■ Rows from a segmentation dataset
··········
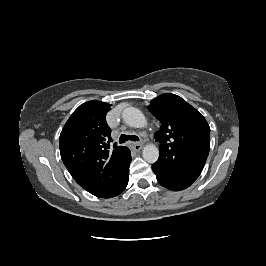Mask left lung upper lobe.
I'll return each instance as SVG.
<instances>
[{"label":"left lung upper lobe","instance_id":"left-lung-upper-lobe-1","mask_svg":"<svg viewBox=\"0 0 266 266\" xmlns=\"http://www.w3.org/2000/svg\"><path fill=\"white\" fill-rule=\"evenodd\" d=\"M148 110L162 123L155 133L160 156L153 164L165 175L194 182L210 149V127L194 107L174 94H163L150 102Z\"/></svg>","mask_w":266,"mask_h":266}]
</instances>
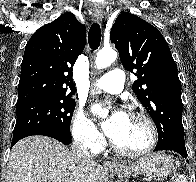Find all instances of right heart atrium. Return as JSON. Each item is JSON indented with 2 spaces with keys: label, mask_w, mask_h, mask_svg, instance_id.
I'll use <instances>...</instances> for the list:
<instances>
[{
  "label": "right heart atrium",
  "mask_w": 196,
  "mask_h": 182,
  "mask_svg": "<svg viewBox=\"0 0 196 182\" xmlns=\"http://www.w3.org/2000/svg\"><path fill=\"white\" fill-rule=\"evenodd\" d=\"M71 131L74 140L82 147L91 151L102 148L103 136L93 120L83 110H79L75 115Z\"/></svg>",
  "instance_id": "right-heart-atrium-1"
}]
</instances>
··········
■ YOUR OBJECTIVE
Render the rows above as a JSON list of strings, one string per line, with blank lines and the pictures left out.

■ ANSWER TO THE PROBLEM
[
  "Mask left lung upper lobe.",
  "I'll return each instance as SVG.",
  "<instances>",
  "[{\"label\":\"left lung upper lobe\",\"instance_id\":\"left-lung-upper-lobe-1\",\"mask_svg\":\"<svg viewBox=\\\"0 0 266 266\\\" xmlns=\\\"http://www.w3.org/2000/svg\\\"><path fill=\\\"white\\\" fill-rule=\\\"evenodd\\\" d=\\\"M148 110L162 123L155 133L160 156L153 164L165 175L194 182L210 149V127L194 107L174 94H163L150 102Z\\\"/></svg>\",\"mask_w\":266,\"mask_h\":266}]",
  "</instances>",
  "Find all instances of right heart atrium. Return as JSON. Each item is JSON indented with 2 spaces with keys: label, mask_w, mask_h, mask_svg, instance_id.",
  "I'll use <instances>...</instances> for the list:",
  "<instances>",
  "[{",
  "  \"label\": \"right heart atrium\",",
  "  \"mask_w\": 196,",
  "  \"mask_h\": 182,",
  "  \"mask_svg\": \"<svg viewBox=\\\"0 0 196 182\\\" xmlns=\\\"http://www.w3.org/2000/svg\\\"><path fill=\\\"white\\\" fill-rule=\\\"evenodd\\\" d=\\\"M71 131L74 140L82 147L91 151L102 148L103 136L93 120L83 110H79L75 115Z\\\"/></svg>\",",
  "  \"instance_id\": \"right-heart-atrium-1\"",
  "}]",
  "</instances>"
]